Charles Hudon and Sven Andrighetto - while both dangerous - had quieter weeks, with the former held scoreless and the latter picking up a lone goal. Daniel Carr, meanwhile, was pointless in his AHL debut for the season.
For more on the IceCaps play this weekend, check out the EOTP AHL Hub.
Charlie Lindgren remained perfect for his AHL career, backstopping the IceCaps to a comeback win Friday. For his 32 stops on 35 shots, Lindgren was named the game’s third star in the home opener, as the local fans were treated to the baby Habs erasing 2-0 and 3-2 deficits to triumph 5-3.
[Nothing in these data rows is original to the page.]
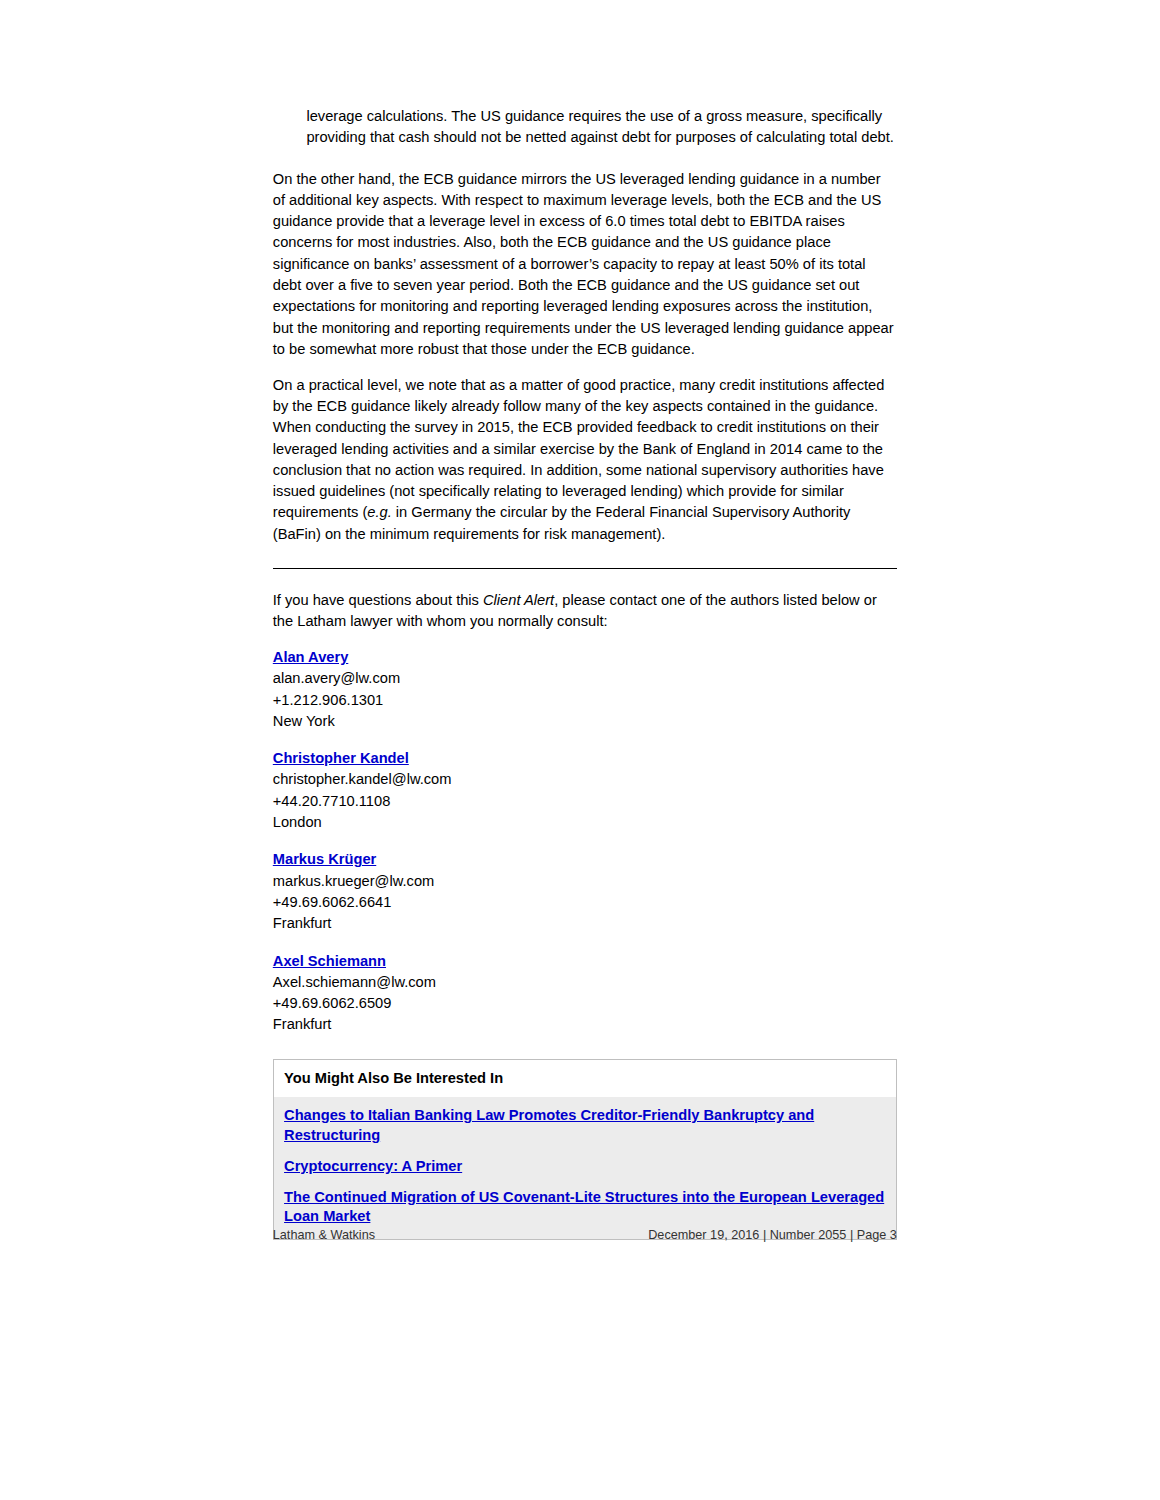leverage calculations. The US guidance requires the use of a gross measure, specifically providing that cash should not be netted against debt for purposes of calculating total debt.
On the other hand, the ECB guidance mirrors the US leveraged lending guidance in a number of additional key aspects. With respect to maximum leverage levels, both the ECB and the US guidance provide that a leverage level in excess of 6.0 times total debt to EBITDA raises concerns for most industries. Also, both the ECB guidance and the US guidance place significance on banks’ assessment of a borrower’s capacity to repay at least 50% of its total debt over a five to seven year period. Both the ECB guidance and the US guidance set out expectations for monitoring and reporting leveraged lending exposures across the institution, but the monitoring and reporting requirements under the US leveraged lending guidance appear to be somewhat more robust that those under the ECB guidance.
On a practical level, we note that as a matter of good practice, many credit institutions affected by the ECB guidance likely already follow many of the key aspects contained in the guidance. When conducting the survey in 2015, the ECB provided feedback to credit institutions on their leveraged lending activities and a similar exercise by the Bank of England in 2014 came to the conclusion that no action was required. In addition, some national supervisory authorities have issued guidelines (not specifically relating to leveraged lending) which provide for similar requirements (e.g. in Germany the circular by the Federal Financial Supervisory Authority (BaFin) on the minimum requirements for risk management).
If you have questions about this Client Alert, please contact one of the authors listed below or the Latham lawyer with whom you normally consult:
Alan Avery alan.avery@lw.com +1.212.906.1301 New York
Christopher Kandel christopher.kandel@lw.com +44.20.7710.1108 London
Markus Krüger markus.krueger@lw.com +49.69.6062.6641 Frankfurt
Axel Schiemann Axel.schiemann@lw.com +49.69.6062.6509 Frankfurt
You Might Also Be Interested In
Changes to Italian Banking Law Promotes Creditor-Friendly Bankruptcy and Restructuring Cryptocurrency: A Primer The Continued Migration of US Covenant-Lite Structures into the European Leveraged Loan Market
Latham & Watkins December 19, 2016 | Number 2055 | Page 3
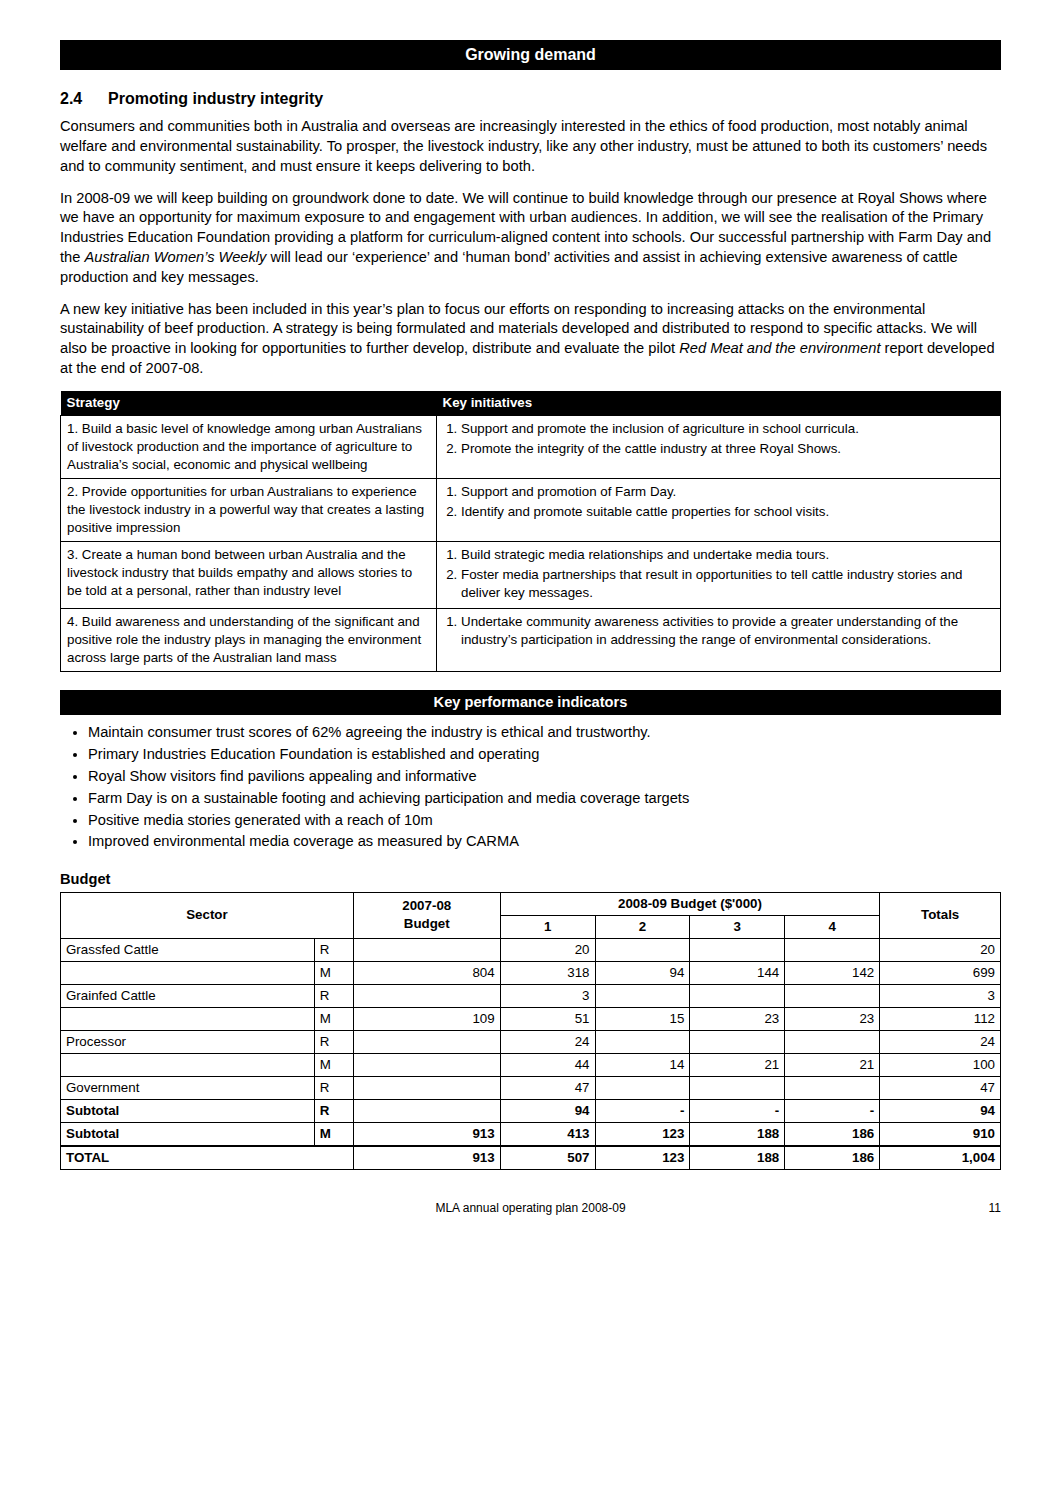Growing demand
2.4 Promoting industry integrity
Consumers and communities both in Australia and overseas are increasingly interested in the ethics of food production, most notably animal welfare and environmental sustainability. To prosper, the livestock industry, like any other industry, must be attuned to both its customers’ needs and to community sentiment, and must ensure it keeps delivering to both.
In 2008-09 we will keep building on groundwork done to date. We will continue to build knowledge through our presence at Royal Shows where we have an opportunity for maximum exposure to and engagement with urban audiences. In addition, we will see the realisation of the Primary Industries Education Foundation providing a platform for curriculum-aligned content into schools. Our successful partnership with Farm Day and the Australian Women’s Weekly will lead our ‘experience’ and ‘human bond’ activities and assist in achieving extensive awareness of cattle production and key messages.
A new key initiative has been included in this year’s plan to focus our efforts on responding to increasing attacks on the environmental sustainability of beef production. A strategy is being formulated and materials developed and distributed to respond to specific attacks. We will also be proactive in looking for opportunities to further develop, distribute and evaluate the pilot Red Meat and the environment report developed at the end of 2007-08.
| Strategy | Key initiatives |
| --- | --- |
| 1. Build a basic level of knowledge among urban Australians of livestock production and the importance of agriculture to Australia’s social, economic and physical wellbeing | Support and promote the inclusion of agriculture in school curricula. Promote the integrity of the cattle industry at three Royal Shows. |
| 2. Provide opportunities for urban Australians to experience the livestock industry in a powerful way that creates a lasting positive impression | Support and promotion of Farm Day. Identify and promote suitable cattle properties for school visits. |
| 3. Create a human bond between urban Australia and the livestock industry that builds empathy and allows stories to be told at a personal, rather than industry level | Build strategic media relationships and undertake media tours. Foster media partnerships that result in opportunities to tell cattle industry stories and deliver key messages. |
| 4. Build awareness and understanding of the significant and positive role the industry plays in managing the environment across large parts of the Australian land mass | Undertake community awareness activities to provide a greater understanding of the industry’s participation in addressing the range of environmental considerations. |
Key performance indicators
Maintain consumer trust scores of 62% agreeing the industry is ethical and trustworthy.
Primary Industries Education Foundation is established and operating
Royal Show visitors find pavilions appealing and informative
Farm Day is on a sustainable footing and achieving participation and media coverage targets
Positive media stories generated with a reach of 10m
Improved environmental media coverage as measured by CARMA
Budget
| Sector | 2007-08 Budget | 2008-09 Budget ($'000) | Totals |
| --- | --- | --- | --- |
| 1 | 2 | 3 | 4 |
| Grassfed Cattle | R | | 20 | | | | 20 |
| | M | 804 | 318 | 94 | 144 | 142 | 699 |
| Grainfed Cattle | R | | 3 | | | | 3 |
| | M | 109 | 51 | 15 | 23 | 23 | 112 |
| Processor | R | | 24 | | | | 24 |
| | M | | 44 | 14 | 21 | 21 | 100 |
| Government | R | | 47 | | | | 47 |
| Subtotal | R | | 94 | - | - | - | 94 |
| Subtotal | M | 913 | 413 | 123 | 188 | 186 | 910 |
| TOTAL | 913 | 507 | 123 | 188 | 186 | 1,004 |
MLA annual operating plan 2008-09 11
Michael McNiven sandwiched a weaker performance between two strong ones this week, with his only off-night a 3-1 loss to Guelph on Friday, in a game where Owen Sound held a 42-29 shot advantage. In a 5-2 win on Wednesday, McNiven was named second star thanks to his 30 stops, and the netminder ended the week as third star in a 2-1 overtime win over Niagara Saturday.
As predicted, Zachary Fucale was assigned to the Brampton Beast of the ECHL so he could get more playing time instead of sitting behind Lindgren and Yann Danis. In his only game, Fucale collected his first ECHL win 4-3 in a shootout with 31 saves, giving Brampton their first home victory of the season.
Hayden Hawkey registered his first shutout of the season, making 21 saves in a 6-0 victory over Brown on Sunday. In his other outing, Hawkey turned in a respectable performance with 27 stops on 30 shots, but was outduelled by Toronto Maple Leafs 2016 third-rounder Joseph Woll, resulting in a 3-1 loss.